Stepping indoors for a moment, Sport England sport hall design guidance “aim[s] to… Encourage well designed sports facilities that meet the needs of sports and are a pleasure to use.” They further dictate that design should relate to the level of play, with the more space required “for safety zones and other margins around the playing area.” It even goes as far to specify that for “community use [there is] no specific need for…spectator accommodation. In these briefings the only sporting design that identifies a need of ‘sitting out’ is a roller-skating rink.
Resource implications aside, I’d argue that if we approach designing active facilities from a position of increasing participation – particularly among those most excluded or disengaged – that a community facility requires the most additional space around the playing area.

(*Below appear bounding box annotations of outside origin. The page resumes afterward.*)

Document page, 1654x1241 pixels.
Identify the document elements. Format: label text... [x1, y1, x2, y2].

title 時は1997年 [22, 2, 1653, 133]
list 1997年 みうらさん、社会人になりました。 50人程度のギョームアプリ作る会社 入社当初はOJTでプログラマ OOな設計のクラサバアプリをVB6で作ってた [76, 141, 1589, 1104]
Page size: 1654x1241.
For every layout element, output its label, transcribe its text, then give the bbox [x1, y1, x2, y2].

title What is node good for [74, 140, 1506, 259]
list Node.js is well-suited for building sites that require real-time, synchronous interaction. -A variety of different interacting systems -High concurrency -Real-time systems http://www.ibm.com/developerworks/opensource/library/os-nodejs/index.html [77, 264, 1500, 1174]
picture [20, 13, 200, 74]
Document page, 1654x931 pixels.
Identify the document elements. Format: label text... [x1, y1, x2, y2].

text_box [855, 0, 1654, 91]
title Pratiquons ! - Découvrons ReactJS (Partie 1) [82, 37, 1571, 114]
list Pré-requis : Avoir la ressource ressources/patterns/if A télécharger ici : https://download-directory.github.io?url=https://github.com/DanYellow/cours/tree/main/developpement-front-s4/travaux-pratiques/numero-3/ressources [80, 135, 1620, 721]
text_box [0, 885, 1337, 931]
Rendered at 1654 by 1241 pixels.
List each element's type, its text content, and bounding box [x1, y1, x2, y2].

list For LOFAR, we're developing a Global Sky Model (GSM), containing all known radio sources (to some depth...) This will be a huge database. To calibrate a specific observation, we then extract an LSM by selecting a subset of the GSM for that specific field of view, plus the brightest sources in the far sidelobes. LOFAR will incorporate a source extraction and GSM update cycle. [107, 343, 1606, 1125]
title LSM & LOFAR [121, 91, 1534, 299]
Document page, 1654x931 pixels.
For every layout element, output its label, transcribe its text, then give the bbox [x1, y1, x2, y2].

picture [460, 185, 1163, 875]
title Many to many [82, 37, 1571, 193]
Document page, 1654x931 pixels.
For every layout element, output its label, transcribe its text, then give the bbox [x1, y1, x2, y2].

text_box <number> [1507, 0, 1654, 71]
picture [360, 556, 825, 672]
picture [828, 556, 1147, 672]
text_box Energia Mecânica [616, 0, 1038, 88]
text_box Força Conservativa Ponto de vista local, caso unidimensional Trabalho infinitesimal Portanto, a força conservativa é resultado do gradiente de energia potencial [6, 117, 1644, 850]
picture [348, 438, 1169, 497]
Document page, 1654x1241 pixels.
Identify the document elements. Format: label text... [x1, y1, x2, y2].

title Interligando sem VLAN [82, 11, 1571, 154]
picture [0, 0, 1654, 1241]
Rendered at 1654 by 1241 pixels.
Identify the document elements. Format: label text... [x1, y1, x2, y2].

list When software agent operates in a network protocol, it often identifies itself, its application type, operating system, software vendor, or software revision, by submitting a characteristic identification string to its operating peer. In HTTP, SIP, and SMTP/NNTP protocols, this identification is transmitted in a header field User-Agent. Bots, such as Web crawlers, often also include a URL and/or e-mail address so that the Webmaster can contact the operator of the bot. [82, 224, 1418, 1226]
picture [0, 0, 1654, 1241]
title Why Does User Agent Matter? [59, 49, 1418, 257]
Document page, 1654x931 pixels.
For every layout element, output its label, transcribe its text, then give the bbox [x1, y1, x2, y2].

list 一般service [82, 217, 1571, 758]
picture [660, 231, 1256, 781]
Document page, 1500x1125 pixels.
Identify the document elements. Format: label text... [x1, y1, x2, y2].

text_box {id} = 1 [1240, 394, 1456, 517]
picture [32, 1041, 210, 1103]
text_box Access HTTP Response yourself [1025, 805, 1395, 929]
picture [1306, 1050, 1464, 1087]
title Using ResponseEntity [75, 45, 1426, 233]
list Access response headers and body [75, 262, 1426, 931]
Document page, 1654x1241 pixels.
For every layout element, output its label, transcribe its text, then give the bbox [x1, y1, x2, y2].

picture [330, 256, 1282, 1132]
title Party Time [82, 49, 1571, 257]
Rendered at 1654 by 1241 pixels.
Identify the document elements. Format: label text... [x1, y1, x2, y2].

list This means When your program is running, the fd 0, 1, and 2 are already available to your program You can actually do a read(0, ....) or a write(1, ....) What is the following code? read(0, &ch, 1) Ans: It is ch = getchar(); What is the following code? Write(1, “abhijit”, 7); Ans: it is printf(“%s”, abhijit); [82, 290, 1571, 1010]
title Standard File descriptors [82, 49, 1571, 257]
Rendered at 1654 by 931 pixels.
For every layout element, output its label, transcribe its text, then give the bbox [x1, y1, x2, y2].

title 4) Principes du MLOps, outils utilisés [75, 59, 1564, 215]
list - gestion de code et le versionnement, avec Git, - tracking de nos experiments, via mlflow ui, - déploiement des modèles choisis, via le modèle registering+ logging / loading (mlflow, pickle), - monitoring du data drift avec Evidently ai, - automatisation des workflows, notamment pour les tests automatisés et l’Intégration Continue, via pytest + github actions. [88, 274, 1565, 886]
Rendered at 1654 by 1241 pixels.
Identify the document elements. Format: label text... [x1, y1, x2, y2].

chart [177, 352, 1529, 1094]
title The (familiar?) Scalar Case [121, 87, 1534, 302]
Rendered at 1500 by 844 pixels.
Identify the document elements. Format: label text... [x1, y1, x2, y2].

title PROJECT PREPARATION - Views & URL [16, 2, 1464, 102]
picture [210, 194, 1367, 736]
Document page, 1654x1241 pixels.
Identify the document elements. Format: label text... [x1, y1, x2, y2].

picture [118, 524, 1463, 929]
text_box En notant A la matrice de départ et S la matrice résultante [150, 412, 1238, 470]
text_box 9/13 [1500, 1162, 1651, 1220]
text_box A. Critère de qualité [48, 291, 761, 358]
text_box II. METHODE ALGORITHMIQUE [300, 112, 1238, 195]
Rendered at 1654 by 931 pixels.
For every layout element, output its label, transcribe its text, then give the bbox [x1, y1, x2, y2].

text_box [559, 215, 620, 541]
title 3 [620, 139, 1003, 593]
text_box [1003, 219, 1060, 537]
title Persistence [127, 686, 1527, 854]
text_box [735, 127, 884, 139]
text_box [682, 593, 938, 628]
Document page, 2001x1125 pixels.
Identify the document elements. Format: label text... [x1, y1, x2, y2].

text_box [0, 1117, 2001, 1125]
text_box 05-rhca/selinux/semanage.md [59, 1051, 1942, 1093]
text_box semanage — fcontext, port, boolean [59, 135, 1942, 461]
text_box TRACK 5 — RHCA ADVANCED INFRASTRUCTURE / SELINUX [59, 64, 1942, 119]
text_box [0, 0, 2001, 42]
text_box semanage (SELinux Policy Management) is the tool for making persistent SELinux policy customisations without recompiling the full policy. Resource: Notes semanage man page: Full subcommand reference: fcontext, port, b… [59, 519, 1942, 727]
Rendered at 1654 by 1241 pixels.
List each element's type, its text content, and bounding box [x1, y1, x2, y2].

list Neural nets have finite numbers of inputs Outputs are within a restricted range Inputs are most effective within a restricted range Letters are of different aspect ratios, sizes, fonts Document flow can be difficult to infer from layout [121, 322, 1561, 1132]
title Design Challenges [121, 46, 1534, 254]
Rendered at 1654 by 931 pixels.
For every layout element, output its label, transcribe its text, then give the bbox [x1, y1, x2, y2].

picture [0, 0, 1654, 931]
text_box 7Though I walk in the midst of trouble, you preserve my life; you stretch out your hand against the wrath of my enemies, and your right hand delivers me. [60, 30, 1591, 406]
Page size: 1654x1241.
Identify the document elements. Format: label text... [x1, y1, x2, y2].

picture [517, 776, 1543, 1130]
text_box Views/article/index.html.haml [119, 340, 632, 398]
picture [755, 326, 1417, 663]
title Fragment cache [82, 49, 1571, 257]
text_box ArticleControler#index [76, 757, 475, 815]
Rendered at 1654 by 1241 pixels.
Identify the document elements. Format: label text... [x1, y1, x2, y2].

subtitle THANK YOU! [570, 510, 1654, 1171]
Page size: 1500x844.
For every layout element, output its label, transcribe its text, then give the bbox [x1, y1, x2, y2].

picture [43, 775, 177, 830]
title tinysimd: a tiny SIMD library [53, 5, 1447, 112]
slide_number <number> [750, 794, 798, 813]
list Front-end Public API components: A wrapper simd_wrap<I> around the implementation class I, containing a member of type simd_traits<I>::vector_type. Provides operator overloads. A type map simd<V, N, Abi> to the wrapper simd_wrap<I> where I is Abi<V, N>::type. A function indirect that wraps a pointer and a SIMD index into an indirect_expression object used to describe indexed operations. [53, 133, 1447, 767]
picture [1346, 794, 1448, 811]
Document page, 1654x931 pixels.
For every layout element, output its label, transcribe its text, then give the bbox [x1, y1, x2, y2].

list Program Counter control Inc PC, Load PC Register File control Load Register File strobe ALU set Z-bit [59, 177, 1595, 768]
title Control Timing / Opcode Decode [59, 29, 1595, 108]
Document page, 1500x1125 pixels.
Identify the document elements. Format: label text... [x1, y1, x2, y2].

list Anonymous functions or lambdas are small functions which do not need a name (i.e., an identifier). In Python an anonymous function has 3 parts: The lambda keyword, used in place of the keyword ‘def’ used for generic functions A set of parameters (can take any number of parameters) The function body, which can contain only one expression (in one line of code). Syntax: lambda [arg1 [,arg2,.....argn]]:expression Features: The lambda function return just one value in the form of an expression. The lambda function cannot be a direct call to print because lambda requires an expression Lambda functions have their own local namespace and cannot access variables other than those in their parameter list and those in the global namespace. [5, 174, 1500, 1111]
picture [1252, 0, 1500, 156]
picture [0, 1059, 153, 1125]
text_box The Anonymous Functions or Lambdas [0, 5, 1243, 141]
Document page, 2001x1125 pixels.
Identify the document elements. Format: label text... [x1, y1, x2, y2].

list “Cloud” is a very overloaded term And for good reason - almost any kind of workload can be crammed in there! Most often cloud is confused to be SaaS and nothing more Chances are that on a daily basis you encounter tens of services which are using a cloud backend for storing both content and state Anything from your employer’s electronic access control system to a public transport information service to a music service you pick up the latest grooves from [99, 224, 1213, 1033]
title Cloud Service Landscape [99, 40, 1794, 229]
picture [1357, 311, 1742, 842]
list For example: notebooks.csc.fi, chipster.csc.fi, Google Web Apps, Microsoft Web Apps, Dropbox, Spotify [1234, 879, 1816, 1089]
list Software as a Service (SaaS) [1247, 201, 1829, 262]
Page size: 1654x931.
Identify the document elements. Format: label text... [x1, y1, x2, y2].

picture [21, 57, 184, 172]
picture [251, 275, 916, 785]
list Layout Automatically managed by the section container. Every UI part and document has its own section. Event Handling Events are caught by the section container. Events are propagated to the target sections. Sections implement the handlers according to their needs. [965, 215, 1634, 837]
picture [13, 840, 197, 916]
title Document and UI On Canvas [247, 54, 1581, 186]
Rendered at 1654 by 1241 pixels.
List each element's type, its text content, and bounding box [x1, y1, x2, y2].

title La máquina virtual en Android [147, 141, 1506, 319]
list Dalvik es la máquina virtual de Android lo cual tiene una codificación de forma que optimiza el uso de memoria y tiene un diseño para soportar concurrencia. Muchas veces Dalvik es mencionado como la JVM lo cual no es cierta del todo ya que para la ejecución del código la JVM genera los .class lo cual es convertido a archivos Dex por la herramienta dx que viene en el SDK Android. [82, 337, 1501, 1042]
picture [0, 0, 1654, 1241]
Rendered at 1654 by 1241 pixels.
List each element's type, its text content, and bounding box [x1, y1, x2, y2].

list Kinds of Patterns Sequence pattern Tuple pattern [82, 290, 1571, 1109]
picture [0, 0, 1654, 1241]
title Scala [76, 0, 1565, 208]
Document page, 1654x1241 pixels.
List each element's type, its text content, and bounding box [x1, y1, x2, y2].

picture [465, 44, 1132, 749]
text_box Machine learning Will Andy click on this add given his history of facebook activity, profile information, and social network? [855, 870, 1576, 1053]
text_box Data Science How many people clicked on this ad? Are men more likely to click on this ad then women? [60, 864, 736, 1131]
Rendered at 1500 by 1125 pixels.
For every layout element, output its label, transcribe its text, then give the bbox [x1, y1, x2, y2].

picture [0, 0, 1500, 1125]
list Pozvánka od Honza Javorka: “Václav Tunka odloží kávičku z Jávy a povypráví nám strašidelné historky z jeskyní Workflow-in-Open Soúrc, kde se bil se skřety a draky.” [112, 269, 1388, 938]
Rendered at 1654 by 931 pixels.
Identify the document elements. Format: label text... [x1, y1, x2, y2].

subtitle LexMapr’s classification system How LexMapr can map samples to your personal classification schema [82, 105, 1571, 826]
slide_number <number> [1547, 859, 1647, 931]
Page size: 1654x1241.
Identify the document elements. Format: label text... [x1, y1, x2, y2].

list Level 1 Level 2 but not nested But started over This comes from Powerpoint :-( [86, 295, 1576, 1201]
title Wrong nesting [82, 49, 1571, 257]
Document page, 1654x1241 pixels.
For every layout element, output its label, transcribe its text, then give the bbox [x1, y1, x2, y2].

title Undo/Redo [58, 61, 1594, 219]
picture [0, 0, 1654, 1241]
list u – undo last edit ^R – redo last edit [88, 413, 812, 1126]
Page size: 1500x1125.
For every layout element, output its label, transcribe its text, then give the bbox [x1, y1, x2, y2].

When GAME – a street sport NGO used to delivering in communities – built its first indoor accommodation, they asked their young participants what they wanted in a facility. They were expecting demands that would – in the words of Sport England – meet the needs of the sport – instead their questions were returned, "What's going to be happening in the corners? Could there be place to grafitti in one corner, could we have a couch, and a place to buy a soda?"
‘Legitimate peripheral participation’ is an academic theory that discusses how newcomers to an activity or community become members of that community initially by participating in simple and low-risk tasks. LOA – a Danish foundation supporting innovation in facilities for sport and recreation – has translated this into creating space for socialising on the sidelines, meeting and waiting for friends, watching practice or a game, not opening the sports hall doors, or stepping through the gap in the fence and being thrown straight on to the court.
In the past, I’ve tried to simplify this as ‘Invitations to sit & watch’.
A more legitimate call for fencing may be the safety of passers-by, I’ve also seen evidence of women and girls being put off as park users because of open goal mouths near footpaths.
Very few elite sports are played behind a high fence, the benches come first, then the outer wall. When they are introduced, the reason is usually that a safety concern outweighs the desire for a closer connection between those watching and playing the game.
Is it possible to come up with a design for a ‘ball court’ that is open, inviting (and escapable) while also containing the action where it is designed to be?